Speaking on Islamic microfinance, Tun Musa Hitam, chairman of the WIEF Foundation, said that while microfinance institutions (MFIs) seemed “rudimentary to many”, they were key to the functioning of an economy like Cambodia’s.

“It may be useful for Cambodia to examine the viability of deploying the Islamic microfinance model, which is a hybrid of Islamic finance’s social principle and microfinance’s efficiency in reaching the poor,” Hitam said.

Islamic microfinance, like Islamic banking and finance, is based on the dictates of Shariah, where the loans should be interest free and take care of the welfare of the participants rather than accumulate wealth for the loan giver.

Other principles include not investing in business that are “haraam” or prohibited according to Shariah law, like dealing with pork and alcohol.

Syed Othman Alhabshi, deputy president of academics at the International Center for Education in Islamic Finance in Malaysia, said this model of microfinance, while being interest free, also charges loan takers only for the operation costs and utilises “cost-free capital”.

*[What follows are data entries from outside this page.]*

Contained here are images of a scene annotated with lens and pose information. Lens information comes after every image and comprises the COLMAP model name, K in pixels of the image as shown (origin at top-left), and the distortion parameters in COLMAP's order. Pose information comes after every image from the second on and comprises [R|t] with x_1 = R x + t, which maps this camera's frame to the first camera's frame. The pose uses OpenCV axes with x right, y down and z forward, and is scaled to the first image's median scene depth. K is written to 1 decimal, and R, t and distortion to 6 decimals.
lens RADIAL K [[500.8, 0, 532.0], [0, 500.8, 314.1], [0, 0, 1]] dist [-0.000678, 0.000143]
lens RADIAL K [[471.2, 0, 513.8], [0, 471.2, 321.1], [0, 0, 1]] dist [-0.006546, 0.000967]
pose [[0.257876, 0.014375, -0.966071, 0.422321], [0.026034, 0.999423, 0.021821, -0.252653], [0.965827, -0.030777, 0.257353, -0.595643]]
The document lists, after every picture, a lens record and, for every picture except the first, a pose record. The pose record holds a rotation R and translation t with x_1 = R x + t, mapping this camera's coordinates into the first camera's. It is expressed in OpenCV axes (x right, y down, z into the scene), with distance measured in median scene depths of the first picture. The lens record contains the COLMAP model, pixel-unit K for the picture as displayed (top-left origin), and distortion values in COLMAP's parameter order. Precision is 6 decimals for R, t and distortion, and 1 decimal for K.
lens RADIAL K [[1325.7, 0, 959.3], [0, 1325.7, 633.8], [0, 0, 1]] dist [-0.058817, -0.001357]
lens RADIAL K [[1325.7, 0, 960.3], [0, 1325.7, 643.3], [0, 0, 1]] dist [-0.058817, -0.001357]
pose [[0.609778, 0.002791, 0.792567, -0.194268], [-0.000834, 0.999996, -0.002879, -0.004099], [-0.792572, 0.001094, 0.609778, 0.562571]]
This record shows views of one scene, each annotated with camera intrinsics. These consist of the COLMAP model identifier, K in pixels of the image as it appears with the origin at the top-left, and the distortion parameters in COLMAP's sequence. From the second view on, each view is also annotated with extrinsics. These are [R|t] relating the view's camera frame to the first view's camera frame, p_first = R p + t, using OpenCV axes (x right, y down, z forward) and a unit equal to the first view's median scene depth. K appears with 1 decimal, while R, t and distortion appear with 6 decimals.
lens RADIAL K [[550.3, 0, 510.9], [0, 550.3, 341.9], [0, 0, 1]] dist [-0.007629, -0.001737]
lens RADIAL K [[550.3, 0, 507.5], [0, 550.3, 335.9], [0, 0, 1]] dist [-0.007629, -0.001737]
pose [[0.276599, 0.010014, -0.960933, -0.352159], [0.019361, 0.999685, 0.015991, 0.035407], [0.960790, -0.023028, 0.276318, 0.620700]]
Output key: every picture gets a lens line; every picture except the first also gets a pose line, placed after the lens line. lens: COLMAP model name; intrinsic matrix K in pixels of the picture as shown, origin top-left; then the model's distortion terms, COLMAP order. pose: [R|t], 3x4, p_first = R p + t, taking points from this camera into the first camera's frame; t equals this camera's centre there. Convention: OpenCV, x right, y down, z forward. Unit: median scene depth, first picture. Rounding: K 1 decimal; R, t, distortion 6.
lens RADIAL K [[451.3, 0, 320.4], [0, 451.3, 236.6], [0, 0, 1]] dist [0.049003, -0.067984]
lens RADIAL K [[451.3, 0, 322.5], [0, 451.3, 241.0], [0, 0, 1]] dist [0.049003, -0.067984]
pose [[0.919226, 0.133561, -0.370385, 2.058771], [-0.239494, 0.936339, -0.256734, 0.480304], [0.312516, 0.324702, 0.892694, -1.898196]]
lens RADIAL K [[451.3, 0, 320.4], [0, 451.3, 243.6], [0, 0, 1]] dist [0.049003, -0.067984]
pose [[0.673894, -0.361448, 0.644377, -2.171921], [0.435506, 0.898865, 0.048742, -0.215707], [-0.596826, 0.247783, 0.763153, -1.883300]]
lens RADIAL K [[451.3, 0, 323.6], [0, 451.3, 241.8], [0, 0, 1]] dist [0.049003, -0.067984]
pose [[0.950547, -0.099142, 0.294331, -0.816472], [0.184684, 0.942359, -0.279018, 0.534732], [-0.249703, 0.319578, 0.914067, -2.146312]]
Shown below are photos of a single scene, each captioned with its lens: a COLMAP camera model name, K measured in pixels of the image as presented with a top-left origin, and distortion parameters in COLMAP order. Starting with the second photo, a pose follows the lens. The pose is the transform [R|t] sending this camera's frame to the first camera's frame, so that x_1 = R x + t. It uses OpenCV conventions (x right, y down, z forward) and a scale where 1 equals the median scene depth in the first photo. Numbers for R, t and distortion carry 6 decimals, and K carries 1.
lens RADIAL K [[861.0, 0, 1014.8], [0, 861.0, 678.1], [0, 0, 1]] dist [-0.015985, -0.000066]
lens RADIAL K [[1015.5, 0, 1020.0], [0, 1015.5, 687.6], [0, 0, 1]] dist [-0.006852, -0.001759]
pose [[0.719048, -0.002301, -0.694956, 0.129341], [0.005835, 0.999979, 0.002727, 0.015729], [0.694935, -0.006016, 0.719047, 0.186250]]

He said that currently MFIs are using “venture capital funds” to give out loans and given that MFI customers are not bankable the risk is high, leading to high interest rates to mitigate that risk, whereas, this was not the case with Islamic microfinance.

“We have endowment funds, where people give out of charity, and therefore there is no cost of capital,” Alhabshi said.

“What cost we have to bear is the cost of operations and cost of operations can be very low.”

Alhabshi said that the discussion was an attempt to introduce a similar model of microfinance in Cambodia, even if it isn’t called Islamic microfinance, but just uses the same principles.

Rami Sharaf, CEO of WorldBridge International, who attended the roundtable, said this model should not to be branded as Islamic microfinance but as possible “financial solutions” that have been “tested, experimented and worked” in two bigger ASEAN sister countries – Indonesia and Malaysia.

“It is worth learning and exploring from the best practices that they have there,” Sharaf said.

“What needs to be done is a proper introduction to at least explain what it [Islamic microfinance] is all about.”

Bun Mony, president of the Cambodia Microfinance Association and chairman of Sathapana Limited, said while there was no opposition to this model of financing, not making a profit would make it difficult for Cambodia’s MFI sector to grow and offer access to finance to more people.

“This strategy cannot grow if they don’t charge interest or make profit,” he said.

“What about [paying back] the interest or cost of funds from creditors or lenders,” Mony said, reffering to loans given to MFIs.